┌─ EXERCISE INPUTS
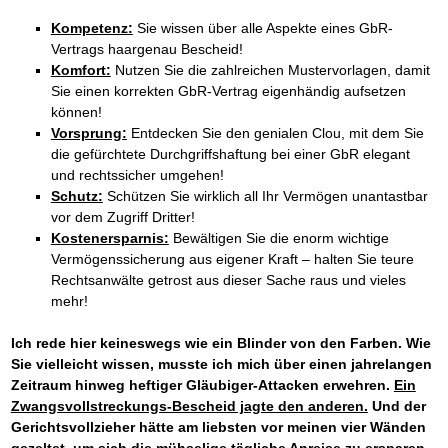
Kompetenz:
Sie wissen über alle Aspekte eines GbR-
Vertrags haargenau Bescheid!
Komfort:
Nutzen Sie die zahlreichen Mustervorlagen, damit
Sie einen korrekten GbR-Vertrag eigenhändig aufsetzen
können!
Vorsprung:
Entdecken Sie den genialen Clou, mit dem Sie
die gefürchtete Durchgriffshaftung bei einer GbR elegant
und rechtssicher umgehen!
Schutz:
Schützen Sie wirklich all Ihr Vermögen unantastbar
vor dem Zugriff Dritter!
Kostenersparnis:
Bewältigen Sie die enorm wichtige
Vermögenssicherung aus eigener Kraft – halten Sie teure
Rechtsanwälte getrost aus dieser Sache raus und vieles
mehr!
Ich rede hier keineswegs wie ein Blinder von den Farben. Wie
Sie vielleicht wissen, musste ich mich über einen jahrelangen
Zeitraum hinweg heftiger Gläubiger-Attacken erwehren.
Ein
Zwangsvollstreckungs-Bescheid jagte den anderen.
Und der
Gerichtsvollzieher hätte am liebsten vor meinen vier Wänden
└─
WORK REQUIRED: Beginning at the line that contains "Rechtsanwälte getrost aus" and ending at the last line above, copy each line without any change.

RESULT FOR THIS TASK:
Rechtsanwälte getrost aus dieser Sache raus und vieles
mehr!
Ich rede hier keineswegs wie ein Blinder von den Farben. Wie
Sie vielleicht wissen, musste ich mich über einen jahrelangen
Zeitraum hinweg heftiger Gläubiger-Attacken erwehren.
Ein
Zwangsvollstreckungs-Bescheid jagte den anderen.
Und der
Gerichtsvollzieher hätte am liebsten vor meinen vier Wänden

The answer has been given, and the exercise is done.